For some time he led a more creditable life; he worked for Closer’s, in Gibraltar-street, and afterwards he was manager for Peters, in Westbar-green. Then he engaged a workshop at the end of Kenyon-alley, and found so much to do that from having only a boy he employed two journeymen to help him.

In this way he got a good business together, and the place being too small, he made the unfortunate venture of taking a shop in West-street, two doors from Rockingham-street.

The moment he got there his luck seemed to turn, and the takings were not so great in a week as they had been in Kenyon-alley in a day.

This exasperated him, for he was not a man who could ever do upon a small income. What he did with all the money he obtained by his extensive robberies must for ever remain a mystery.

Not satisfied with the business in West-street he gave the shop up, and migrated, with his family, to Manchester.
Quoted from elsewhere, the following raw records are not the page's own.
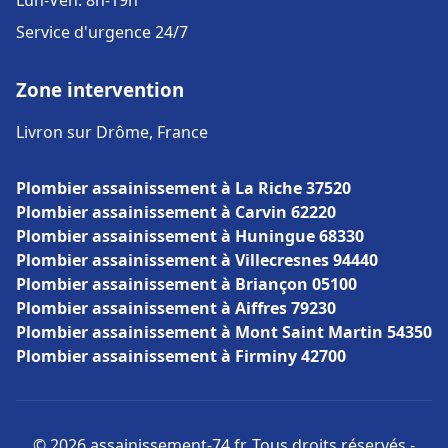
Lun-Ven: 8h-19h
Service d'urgence 24/7
Zone intervention
Livron sur Drôme, France
Plombier assainissement à La Riche 37520
Plombier assainissement à Carvin 62220
Plombier assainissement à Huningue 68330
Plombier assainissement à Villecresnes 94440
Plombier assainissement à Briançon 05100
Plombier assainissement à Aiffres 79230
Plombier assainissement à Mont Saint Martin 54350
Plombier assainissement à Firminy 42700
© 2026 assainissement-74.fr. Tous droits réservés -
He took with him a stock of frames, but he had not been there a fortnight when he was once more in the hands of the officers of the law for doing a job at a house in Lower Broughton. He was caught in the act, and his excuse for such clumsiness was that he, who was usually strictly temperate, had partaken of several glasses of whiskey and water, and did not know what he was doing.

We subjoin an extract from a Manchester paper, containing a brief report of the trial and conviction of Peace:—

George Parker, alias Charles Peace, was indicted for breaking into the dwelling-house of Mr. W. R. Gemmell, Addison-terrace, Victoria Park, on the night of the 20th of August. Mr. Gorst prosecuted; and Mr. Torr defended.
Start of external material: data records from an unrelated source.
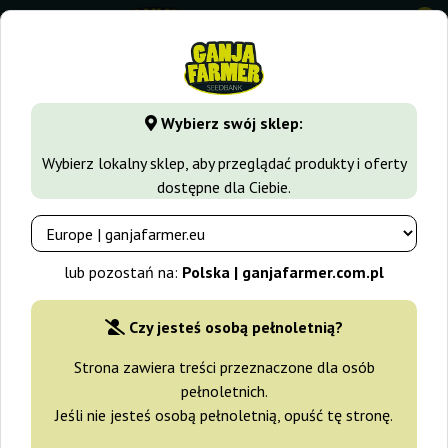
0
GanjaFarmer.com.pl
Czas realizacji zamówienia
Wybierz swój sklep:
Czas realizacji zamówienia
Wybierz lokalny sklep, aby przeglądać produkty i oferty
dostępne dla Ciebie.
Gwarantujemy szybką realizację
lub pozostań na:
Polska | ganjafarmer.com.pl
zamówienia.
Czy jesteś osobą pełnoletnią?
Jeśli zależy Ci na szybkiej dostawie, to nie mogłeś lepiej
Strona zawiera treści przeznaczone dla osób
trafić. W Ganja Farmer stawiamy na szybkość i
pełnoletnich.
klarowność realizacji zamówienia. Dużą część
Jeśli nie jesteś osobą pełnoletnią, opuść tę stronę.
produktów mamy dostępną od ręki w magazynie i
możemy je natychmiast wysłać. Jeśli jeszcze nie ma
The servants and Mr. Gemmell were disturbed about 4 o’clock in the morning by a noise outside the house. On going downstairs they found that some person had got in through the scullery window, and that £3 7s. 4d. in money, an opera glass, a pipe, and other things, had been stolen from the dining-room. The prisoner was arrested near the house, about five o’clock, by Police-constable Norris, who found upon him the whole of the stolen property, and several burglarious tools.
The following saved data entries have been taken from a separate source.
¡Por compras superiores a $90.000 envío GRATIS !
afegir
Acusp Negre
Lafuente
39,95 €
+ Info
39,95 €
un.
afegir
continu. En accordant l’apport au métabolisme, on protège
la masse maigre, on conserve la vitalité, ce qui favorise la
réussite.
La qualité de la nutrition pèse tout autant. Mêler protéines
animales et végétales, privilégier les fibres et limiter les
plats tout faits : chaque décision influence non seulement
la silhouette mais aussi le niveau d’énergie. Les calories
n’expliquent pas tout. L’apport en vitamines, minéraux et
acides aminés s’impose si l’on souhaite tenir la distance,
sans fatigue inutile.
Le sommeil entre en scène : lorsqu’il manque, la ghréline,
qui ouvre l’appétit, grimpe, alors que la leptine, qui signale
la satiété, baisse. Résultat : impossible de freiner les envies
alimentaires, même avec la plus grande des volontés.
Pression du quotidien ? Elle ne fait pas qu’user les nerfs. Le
Mr. Torr raised a point as to whether the case was one of burglary or of simple robbery from a dwelling-house. It appeared that the scullery window was a horizontal sliding one; and his lordship ruled that the mere sliding back of the window, whether fastened or not, was sufficient to constitute a burglary. It was not necessary that anything should be broken—​the mere act of removing anything that prevented an entrance was enough. The jury found the prisoner guilty of burglary.

The prisoner, a grey-headed man, begged in piteous accents for mercy for himself and his children.